Extending hormonal therapy to treat breast cancer.
Approximately two-thirds of all breast cancer is positive for estrogen
receptors (ER) and progesterone receptors (PR). These receptors are the
proteins in the cell that estrogen and progesterone bind to. This binding
has to occur before estrogen and progesterone can act on the cell. In
breast cancers that are ER and/or PR positive, the presence of these receptors
allows hormones to stimulate the cancer cell, thus essentially fueling
the growth and survival of the cancer. Medications that block either the
body’s production of estrogen and progesterone, or the action of
these hormones on the cell, are a crucial part of the treatment for breast
cancer patients whose tumors are ER and/or PR positive.
The optimal duration of hormonal therapy has been the subject of many studies
over the years. Early studies with tamoxifen (a drug which prevents estrogen
from binding to its receptor) indicated that treatment should continue
for at least five years, because shorter durations of treatment were clearly
inferior. However, more definitive studies which were reported this decade
clearly showed that extending the length of tamoxifen use from five years
to ten years reduced the risk of breast cancer recurrence.
Another approach to hormonal therapy for breast cancer, which is used only
in postmenopausal women, is the use of any of the drugs which belong to
the class known as aromatase inhibitors. Even after menopause, the body
still makes some estrogen in tissues other than the ovaries, and aromatase
is an enzyme that is required for this estrogen production. The currently
used aromatase inhibitors are anastrozole, letrozole and exemestane.
Some women take tamoxifen for two to five years and then switch to an aromatase
inhibitor (AI). Many studies have looked at this strategy, and the data
clearly show that treatment with an AI after tamoxifen decreases the risk
of breast cancer relapse. However, the optimal duration of AI therapy
remains unclear. Aromatase inhibitors can also be used as stand-alone
hormonal therapy in postmenopausal women. However, optimal duration of
treatment with an AI alone is also unclear.

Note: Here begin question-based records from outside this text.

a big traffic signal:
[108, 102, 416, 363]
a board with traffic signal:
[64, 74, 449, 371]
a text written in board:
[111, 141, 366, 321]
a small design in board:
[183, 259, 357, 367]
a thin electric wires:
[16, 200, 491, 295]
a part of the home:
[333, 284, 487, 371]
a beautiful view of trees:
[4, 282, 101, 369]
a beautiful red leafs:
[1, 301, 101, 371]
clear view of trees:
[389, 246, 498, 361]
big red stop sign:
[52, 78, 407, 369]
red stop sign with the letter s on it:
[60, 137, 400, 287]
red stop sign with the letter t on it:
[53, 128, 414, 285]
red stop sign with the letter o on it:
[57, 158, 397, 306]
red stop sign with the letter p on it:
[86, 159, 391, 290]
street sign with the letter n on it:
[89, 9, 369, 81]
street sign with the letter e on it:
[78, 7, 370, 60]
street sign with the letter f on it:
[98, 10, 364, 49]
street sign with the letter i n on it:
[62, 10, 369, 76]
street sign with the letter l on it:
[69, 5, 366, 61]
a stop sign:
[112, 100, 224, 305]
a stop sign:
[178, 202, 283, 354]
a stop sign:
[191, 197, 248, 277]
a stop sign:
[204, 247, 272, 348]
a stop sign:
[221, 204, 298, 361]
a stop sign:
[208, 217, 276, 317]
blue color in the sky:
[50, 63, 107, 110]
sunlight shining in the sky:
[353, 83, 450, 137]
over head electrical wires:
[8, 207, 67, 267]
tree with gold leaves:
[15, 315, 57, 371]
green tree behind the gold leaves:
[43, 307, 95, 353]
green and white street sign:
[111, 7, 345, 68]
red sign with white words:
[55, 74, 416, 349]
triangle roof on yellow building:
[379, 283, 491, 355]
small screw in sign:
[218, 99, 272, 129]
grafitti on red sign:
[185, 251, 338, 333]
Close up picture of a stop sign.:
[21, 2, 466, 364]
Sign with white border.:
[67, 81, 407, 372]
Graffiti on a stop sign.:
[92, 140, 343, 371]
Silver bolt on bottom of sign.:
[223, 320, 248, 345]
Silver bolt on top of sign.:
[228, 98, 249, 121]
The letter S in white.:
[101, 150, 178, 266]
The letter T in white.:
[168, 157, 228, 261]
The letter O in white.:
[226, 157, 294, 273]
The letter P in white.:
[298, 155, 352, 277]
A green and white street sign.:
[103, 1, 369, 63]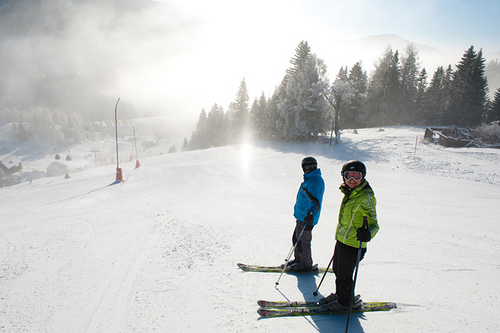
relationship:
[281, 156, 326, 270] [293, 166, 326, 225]
skier inside of jacket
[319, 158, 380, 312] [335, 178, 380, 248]
skier inside of jacket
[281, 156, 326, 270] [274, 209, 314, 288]
skier holding ski pole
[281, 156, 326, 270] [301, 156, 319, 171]
skier wearing cap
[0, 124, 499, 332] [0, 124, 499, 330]
snow on top of ground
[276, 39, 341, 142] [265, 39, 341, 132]
pine tree covered in snow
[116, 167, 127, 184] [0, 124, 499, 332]
cone sitting in snow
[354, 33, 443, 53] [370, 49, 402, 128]
mountain behind tree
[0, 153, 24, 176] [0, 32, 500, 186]
house below mountain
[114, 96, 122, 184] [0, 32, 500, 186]
pole sitting on mountain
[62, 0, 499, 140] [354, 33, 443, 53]
cloud above mountain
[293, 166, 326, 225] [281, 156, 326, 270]
jacket worn on skier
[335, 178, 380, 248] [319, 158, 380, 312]
jacket worn on skier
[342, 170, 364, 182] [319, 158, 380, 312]
ski goggles worn on skier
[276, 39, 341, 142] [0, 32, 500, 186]
pine tree sitting on mountain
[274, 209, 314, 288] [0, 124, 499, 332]
ski pole touching snow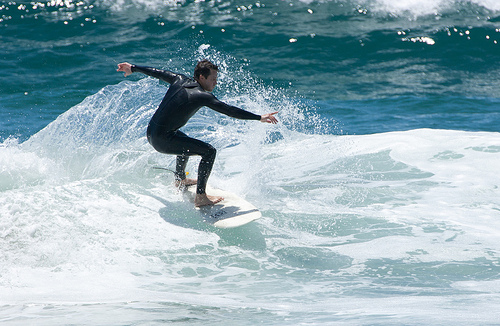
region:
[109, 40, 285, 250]
a surfer in the ocean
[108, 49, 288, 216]
surfer wears a black wetsuit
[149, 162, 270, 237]
a white surfboard in the ocean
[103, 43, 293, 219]
surfer is crouched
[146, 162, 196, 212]
rope tied in foot of surfer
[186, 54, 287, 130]
right hand is extended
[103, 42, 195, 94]
left hand is extended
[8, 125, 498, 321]
foamy water around surfer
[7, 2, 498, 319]
water in the ocean is choppy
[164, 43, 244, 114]
man has black hair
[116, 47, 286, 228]
a man on a surf board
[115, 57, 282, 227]
a man surfing a wave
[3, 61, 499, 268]
a beautiful white wave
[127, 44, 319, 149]
ocean spray from a wave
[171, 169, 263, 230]
a white surf board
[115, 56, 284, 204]
a man in a black wet suite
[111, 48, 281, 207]
a bare footed man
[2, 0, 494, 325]
the blue green and white ocean water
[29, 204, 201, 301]
a patch of sea foam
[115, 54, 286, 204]
a surfer dressed in all black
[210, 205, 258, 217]
A surf board in the water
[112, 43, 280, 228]
A man riding a wave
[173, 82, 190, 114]
A black wet suit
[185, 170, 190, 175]
A yellow spot on the surfing board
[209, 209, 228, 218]
Black writing on the surf board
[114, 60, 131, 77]
An exposed left hand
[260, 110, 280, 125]
The outstretched fingers of the hand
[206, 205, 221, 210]
The surfer's shadow on the board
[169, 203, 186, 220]
The surfer's shadow on the wave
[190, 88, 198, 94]
Light reflecting on the wet suit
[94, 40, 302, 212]
person surfing in ocean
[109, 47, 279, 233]
man wearing a black wet suit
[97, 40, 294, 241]
man with arms out to balance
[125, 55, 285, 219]
man on a white surfboard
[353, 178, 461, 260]
whie foam from crashing waves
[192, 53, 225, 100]
man with short brown hair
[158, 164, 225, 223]
man on surfboard with barefeet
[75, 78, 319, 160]
ocean spray caused by surfing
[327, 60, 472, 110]
clear blue ocean water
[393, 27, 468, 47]
light reflecting on water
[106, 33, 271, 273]
the man is surfing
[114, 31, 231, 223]
the man is wearing a wet suit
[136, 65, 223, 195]
the wet suit is black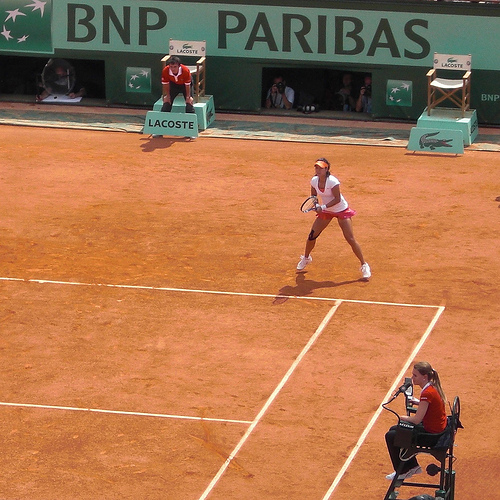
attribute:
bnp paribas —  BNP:
[56, 0, 441, 60]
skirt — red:
[315, 208, 353, 222]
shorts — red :
[315, 205, 355, 227]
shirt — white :
[311, 175, 348, 212]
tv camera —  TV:
[48, 67, 73, 91]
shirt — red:
[407, 384, 445, 436]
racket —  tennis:
[298, 195, 320, 215]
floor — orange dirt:
[3, 126, 294, 286]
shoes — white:
[279, 240, 395, 286]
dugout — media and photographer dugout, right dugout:
[262, 60, 374, 115]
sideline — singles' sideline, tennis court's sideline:
[261, 322, 363, 443]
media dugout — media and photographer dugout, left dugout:
[5, 58, 113, 99]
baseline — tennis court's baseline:
[1, 273, 445, 308]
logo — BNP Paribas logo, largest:
[0, 1, 58, 60]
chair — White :
[423, 47, 475, 113]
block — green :
[407, 99, 484, 154]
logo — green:
[3, 5, 55, 52]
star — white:
[27, 2, 49, 17]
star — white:
[4, 7, 22, 21]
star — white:
[13, 35, 33, 45]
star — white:
[1, 27, 12, 41]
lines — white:
[287, 285, 454, 343]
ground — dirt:
[152, 163, 263, 262]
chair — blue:
[131, 94, 222, 141]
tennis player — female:
[294, 158, 371, 280]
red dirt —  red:
[108, 150, 273, 240]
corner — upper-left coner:
[5, 7, 66, 93]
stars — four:
[0, 0, 50, 39]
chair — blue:
[413, 53, 479, 160]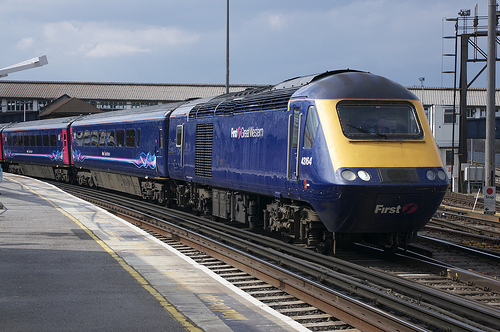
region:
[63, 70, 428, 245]
This is a train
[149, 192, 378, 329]
These are train tracks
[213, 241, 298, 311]
The tracks have rust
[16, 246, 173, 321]
This is a train platform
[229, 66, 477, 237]
The train is blue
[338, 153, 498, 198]
These are white lights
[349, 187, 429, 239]
The train says "First"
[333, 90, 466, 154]
This is a window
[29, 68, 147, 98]
This is a building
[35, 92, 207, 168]
These are train cars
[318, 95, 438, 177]
yellow front of train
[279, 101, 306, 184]
door on first train car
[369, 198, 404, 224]
white lettering on blue background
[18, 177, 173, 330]
yellow line painted on train platform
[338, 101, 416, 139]
front window of train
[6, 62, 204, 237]
three blue train cars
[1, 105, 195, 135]
gray roofs of train cars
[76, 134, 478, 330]
track train is traveling on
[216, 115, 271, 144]
white lettering on side of train car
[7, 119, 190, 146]
windows on side of train cars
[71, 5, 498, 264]
This is a long train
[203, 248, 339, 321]
This is a train track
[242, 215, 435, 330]
The track is made of steel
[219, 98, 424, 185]
The train has yellow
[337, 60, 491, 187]
This is the window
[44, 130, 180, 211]
These are train cars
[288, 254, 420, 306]
The tracks have rust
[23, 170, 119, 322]
This is a train platform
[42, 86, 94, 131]
This is a building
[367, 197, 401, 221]
the text saying first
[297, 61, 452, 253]
front of a train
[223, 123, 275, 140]
text on a train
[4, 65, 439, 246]
a blue train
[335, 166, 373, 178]
left headlight on train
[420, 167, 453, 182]
right side of train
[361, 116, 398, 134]
conductor of train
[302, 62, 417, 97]
front top of a train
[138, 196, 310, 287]
a steel railroad track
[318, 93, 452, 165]
yellow part of train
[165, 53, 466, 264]
Head of a train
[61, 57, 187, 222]
This is a bus of a train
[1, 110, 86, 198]
This is a bus of a train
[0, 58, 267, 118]
This is a house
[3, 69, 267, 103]
Roof of a house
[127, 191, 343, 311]
This is a railway line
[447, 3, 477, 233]
This is a pole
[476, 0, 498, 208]
This is a pole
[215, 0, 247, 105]
This is a pole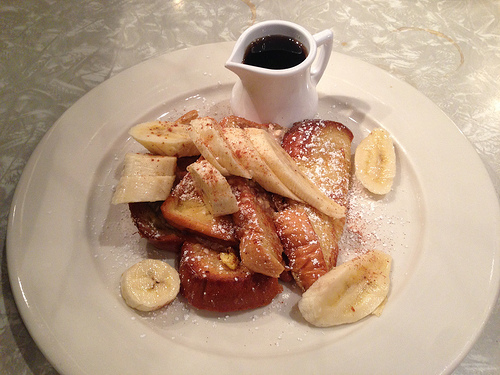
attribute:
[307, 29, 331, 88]
handle — white, ceramic, pitcher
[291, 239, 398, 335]
banana — part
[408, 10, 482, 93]
table top — gray, patterned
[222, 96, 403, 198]
banana — cut on bias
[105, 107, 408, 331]
breakfast — dish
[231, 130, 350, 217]
banana — piece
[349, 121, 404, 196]
banana — piece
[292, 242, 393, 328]
banana — piece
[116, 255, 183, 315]
banana — piece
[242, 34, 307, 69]
syrup — brown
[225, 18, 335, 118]
pitcher — ceramic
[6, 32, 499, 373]
plate — round, white, part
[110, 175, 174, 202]
banana — piece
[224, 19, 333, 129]
cup — syrup, brown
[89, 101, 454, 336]
banana — piece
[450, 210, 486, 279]
plate — part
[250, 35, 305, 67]
coffee — cup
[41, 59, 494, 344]
plate — light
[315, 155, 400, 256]
sugar — powered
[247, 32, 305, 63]
syrup — brown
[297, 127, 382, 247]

The approach of many oncologists is to make a recommendation based in part
upon the patient’s risk of relapse. For a very low risk patient,
the risks and side effects of extending treatment beyond five years may
be difficult to justify, but in a patient with a very high risk of recurrence,
the risk/benefit ratio probably favors continuing therapy for up to ten
years, and perhaps even fifteen. There is a test which can be performed
on the original tumor specimen to estimate the patient’s risk of
a late relapse (i.e., after five years). All of the available information
about the characteristics of the patient’s tumor, and knowledge
of her other health issues, if any, need to be taken into consideration
by the patient and her physician so that they can make a well informed
joint decision about the best course of action in treating her cancer.